-- START Task data --

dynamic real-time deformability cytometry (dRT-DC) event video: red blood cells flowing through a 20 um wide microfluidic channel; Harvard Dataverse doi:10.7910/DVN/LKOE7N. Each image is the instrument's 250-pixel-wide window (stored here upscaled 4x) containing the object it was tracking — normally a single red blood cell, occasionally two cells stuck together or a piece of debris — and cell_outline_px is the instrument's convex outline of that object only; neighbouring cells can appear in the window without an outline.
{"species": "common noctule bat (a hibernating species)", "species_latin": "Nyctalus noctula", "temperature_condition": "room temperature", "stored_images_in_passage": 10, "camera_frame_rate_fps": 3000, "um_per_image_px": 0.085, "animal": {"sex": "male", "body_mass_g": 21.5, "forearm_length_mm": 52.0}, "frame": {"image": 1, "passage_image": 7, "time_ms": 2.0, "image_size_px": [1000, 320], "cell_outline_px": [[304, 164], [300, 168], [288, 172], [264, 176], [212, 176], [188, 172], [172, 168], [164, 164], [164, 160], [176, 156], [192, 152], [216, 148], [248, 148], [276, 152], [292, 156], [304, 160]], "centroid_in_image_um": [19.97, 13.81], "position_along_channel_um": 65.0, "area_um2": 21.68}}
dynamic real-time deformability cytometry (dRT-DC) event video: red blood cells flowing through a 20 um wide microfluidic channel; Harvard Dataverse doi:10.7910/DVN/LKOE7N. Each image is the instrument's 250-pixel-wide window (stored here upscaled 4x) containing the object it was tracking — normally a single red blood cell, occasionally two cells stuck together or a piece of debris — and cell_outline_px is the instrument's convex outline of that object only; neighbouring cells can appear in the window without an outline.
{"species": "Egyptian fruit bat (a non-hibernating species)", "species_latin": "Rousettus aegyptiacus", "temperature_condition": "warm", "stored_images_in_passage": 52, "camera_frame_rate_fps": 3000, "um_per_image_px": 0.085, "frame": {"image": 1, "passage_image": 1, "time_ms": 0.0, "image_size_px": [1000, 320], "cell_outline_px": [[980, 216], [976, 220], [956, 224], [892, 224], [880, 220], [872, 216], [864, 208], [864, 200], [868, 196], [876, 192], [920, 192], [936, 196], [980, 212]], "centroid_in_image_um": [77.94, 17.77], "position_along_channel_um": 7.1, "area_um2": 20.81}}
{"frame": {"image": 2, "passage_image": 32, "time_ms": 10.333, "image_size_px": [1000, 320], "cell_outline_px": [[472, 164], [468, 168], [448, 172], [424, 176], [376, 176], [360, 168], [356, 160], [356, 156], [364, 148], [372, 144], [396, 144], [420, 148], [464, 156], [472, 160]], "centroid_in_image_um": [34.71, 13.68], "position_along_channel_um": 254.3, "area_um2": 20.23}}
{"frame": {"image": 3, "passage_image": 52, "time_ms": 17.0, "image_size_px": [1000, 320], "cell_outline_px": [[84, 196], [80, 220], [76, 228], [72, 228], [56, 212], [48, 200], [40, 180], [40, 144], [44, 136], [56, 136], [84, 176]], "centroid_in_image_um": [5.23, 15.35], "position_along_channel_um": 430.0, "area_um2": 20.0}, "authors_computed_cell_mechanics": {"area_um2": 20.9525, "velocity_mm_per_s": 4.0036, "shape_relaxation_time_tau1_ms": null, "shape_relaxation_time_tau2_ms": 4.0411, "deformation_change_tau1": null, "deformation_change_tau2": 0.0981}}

-- END Task data --

Task goal |
Type out all of the material again, word for word.

Expected answer |
dynamic real-time deformability cytometry (dRT-DC) event video: red blood cells flowing through a 20 um wide microfluidic channel; Harvard Dataverse doi:10.7910/DVN/LKOE7N. Each image is the instrument's 250-pixel-wide window (stored here upscaled 4x) containing the object it was tracking — normally a single red blood cell, occasionally two cells stuck together or a piece of debris — and cell_outline_px is the instrument's convex outline of that object only; neighbouring cells can appear in the window without an outline.
{"species": "common noctule bat (a hibernating species)", "species_latin": "Nyctalus noctula", "temperature_condition": "room temperature", "stored_images_in_passage": 10, "camera_frame_rate_fps": 3000, "um_per_image_px": 0.085, "animal": {"sex": "male", "body_mass_g": 21.5, "forearm_length_mm": 52.0}, "frame": {"image": 1, "passage_image": 7, "time_ms": 2.0, "image_size_px": [1000, 320], "cell_outline_px": [[304, 164], [300, 168], [288, 172], [264, 176], [212, 176], [188, 172], [172, 168], [164, 164], [164, 160], [176, 156], [192, 152], [216, 148], [248, 148], [276, 152], [292, 156], [304, 160]], "centroid_in_image_um": [19.97, 13.81], "position_along_channel_um": 65.0, "area_um2": 21.68}}
dynamic real-time deformability cytometry (dRT-DC) event video: red blood cells flowing through a 20 um wide microfluidic channel; Harvard Dataverse doi:10.7910/DVN/LKOE7N. Each image is the instrument's 250-pixel-wide window (stored here upscaled 4x) containing the object it was tracking — normally a single red blood cell, occasionally two cells stuck together or a piece of debris — and cell_outline_px is the instrument's convex outline of that object only; neighbouring cells can appear in the window without an outline.
{"species": "Egyptian fruit bat (a non-hibernating species)", "species_latin": "Rousettus aegyptiacus", "temperature_condition": "warm", "stored_images_in_passage": 52, "camera_frame_rate_fps": 3000, "um_per_image_px": 0.085, "frame": {"image": 1, "passage_image": 1, "time_ms": 0.0, "image_size_px": [1000, 320], "cell_outline_px": [[980, 216], [976, 220], [956, 224], [892, 224], [880, 220], [872, 216], [864, 208], [864, 200], [868, 196], [876, 192], [920, 192], [936, 196], [980, 212]], "centroid_in_image_um": [77.94, 17.77], "position_along_channel_um": 7.1, "area_um2": 20.81}}
{"frame": {"image": 2, "passage_image": 32, "time_ms": 10.333, "image_size_px": [1000, 320], "cell_outline_px": [[472, 164], [468, 168], [448, 172], [424, 176], [376, 176], [360, 168], [356, 160], [356, 156], [364, 148], [372, 144], [396, 144], [420, 148], [464, 156], [472, 160]], "centroid_in_image_um": [34.71, 13.68], "position_along_channel_um": 254.3, "area_um2": 20.23}}
{"frame": {"image": 3, "passage_image": 52, "time_ms": 17.0, "image_size_px": [1000, 320], "cell_outline_px": [[84, 196], [80, 220], [76, 228], [72, 228], [56, 212], [48, 200], [40, 180], [40, 144], [44, 136], [56, 136], [84, 176]], "centroid_in_image_um": [5.23, 15.35], "position_along_channel_um": 430.0, "area_um2": 20.0}, "authors_computed_cell_mechanics": {"area_um2": 20.9525, "velocity_mm_per_s": 4.0036, "shape_relaxation_time_tau1_ms": null, "shape_relaxation_time_tau2_ms": 4.0411, "deformation_change_tau1": null, "deformation_change_tau2": 0.0981}}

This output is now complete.